* **任务要求**:
A - 请从文档片段中原样复制一段文字，从“mdeberta (simcse weights, 4,000 validate topics, with”开始，到“cols = list(cols)”结束。
B - 根据文档片段，模型融合的权重是用什么方法确定的？

* **文档片段**:
━━━

这部分我们后处理应该还有提升的空间，我们最终的方案只是将这部分 topic 原来召回的 content 取 top4 填充回去。

尝试过的其他方式：

不同语言使用不同的阈值，线上线下都轻微掉分；
对这部分 topic 召回更多个数的 content (按我的理解是极有可能没有召回到正样本，毕竟召回命中率也没有 100%)，再进行排序，线下明显提升了 0.005，但线上并没有得到提升。

模型融合

我们训练了二十来个模型，基于不同的召回数/加载原生权重还是 SimCSE 微调权重/是否加FGM 等。

mdeberta (simcse weights, 4,000 validate topics)
mdeberta (simcse weights, 4,000 validate topics, with FGM,EMA)
mdeberta (simcse weights, 1,000 validate topics)
mdeberta (simcse weights, 1,000 validate topics, with FGM,EMA)
mdeberta (1,000 validate topics, with FGM,EMA)
xlm-roberta-large (simcse weights, 1,000 validate topics, with FGM,EMA)
xlm-roberta-base (simcse weights, 1,000 validate topics, with FGM,EMA)

模型融合权重的确定：用 LR 来拟合验证集 prob，将 LR 的 coef_ 作为融合的权重

pcols = [c for c in valid_data.columns if c.startswith('score')]
for cols in tqdm([i for i in combinations(pcols, 10)]):
    cols = list(cols)
    X = valid_data[cols].values
    y = valid_data['label'].values
    lr = LinearRegression().fit(X, y)
    coef = lr.coef_
    print(get_score(valid_data, df_target_metric, cols, coef))

一开始我们是使用了召回数 100 来做融合，由于提交时长限制，最多只能融合 6 个模型，所以尝试了将召回数改为 70 或者 50，用来融合更多的模型。

number of recall samples per topic models validation (1,000 topics) LB score PB score

100 6 0.725 0.705 0.738

70 10 0.738 0.714 0.749

50 12 0.743 0.715 0.751

━━━

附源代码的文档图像
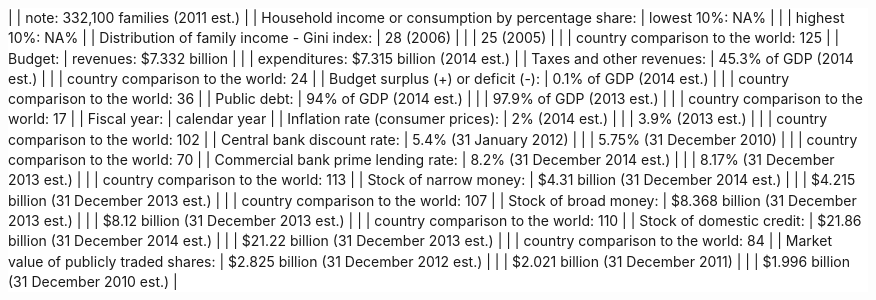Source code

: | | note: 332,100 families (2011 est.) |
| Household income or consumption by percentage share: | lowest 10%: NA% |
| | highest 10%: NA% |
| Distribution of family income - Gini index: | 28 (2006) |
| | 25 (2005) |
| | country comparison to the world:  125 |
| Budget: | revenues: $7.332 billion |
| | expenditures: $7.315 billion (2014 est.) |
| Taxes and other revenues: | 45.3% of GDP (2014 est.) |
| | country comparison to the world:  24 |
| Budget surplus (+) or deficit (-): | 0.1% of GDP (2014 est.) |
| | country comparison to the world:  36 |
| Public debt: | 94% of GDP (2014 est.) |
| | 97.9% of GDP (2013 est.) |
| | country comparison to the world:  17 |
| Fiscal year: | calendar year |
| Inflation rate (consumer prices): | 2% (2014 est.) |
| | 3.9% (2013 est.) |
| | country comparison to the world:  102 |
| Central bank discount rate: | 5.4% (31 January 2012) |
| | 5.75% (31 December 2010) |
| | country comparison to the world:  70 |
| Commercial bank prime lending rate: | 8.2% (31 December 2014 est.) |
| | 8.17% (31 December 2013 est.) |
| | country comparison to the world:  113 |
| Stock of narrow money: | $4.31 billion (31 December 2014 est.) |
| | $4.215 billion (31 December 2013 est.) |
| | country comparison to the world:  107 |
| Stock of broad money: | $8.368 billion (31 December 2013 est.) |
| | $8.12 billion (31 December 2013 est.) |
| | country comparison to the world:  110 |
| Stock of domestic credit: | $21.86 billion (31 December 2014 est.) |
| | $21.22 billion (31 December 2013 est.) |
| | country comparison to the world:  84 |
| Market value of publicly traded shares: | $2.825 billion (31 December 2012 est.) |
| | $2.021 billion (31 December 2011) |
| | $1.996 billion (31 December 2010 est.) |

━━━

* **任务结果**:
A -
mdeberta (simcse weights, 4,000 validate topics, with FGM,EMA)
mdeberta (simcse weights, 1,000 validate topics)
mdeberta (simcse weights, 1,000 validate topics, with FGM,EMA)
mdeberta (1,000 validate topics, with FGM,EMA)
xlm-roberta-large (simcse weights, 1,000 validate topics, with FGM,EMA)
xlm-roberta-base (simcse weights, 1,000 validate topics, with FGM,EMA)

模型融合权重的确定：用 LR 来拟合验证集 prob，将 LR 的 coef_ 作为融合的权重

pcols = [c for c in valid_data.columns if c.startswith('score')]
for cols in tqdm([i for i in combinations(pcols, 10)]):
    cols = list(cols)

B - 用 LR 拟合验证集的 prob，并将 LR 的 coef_ 作为融合权重。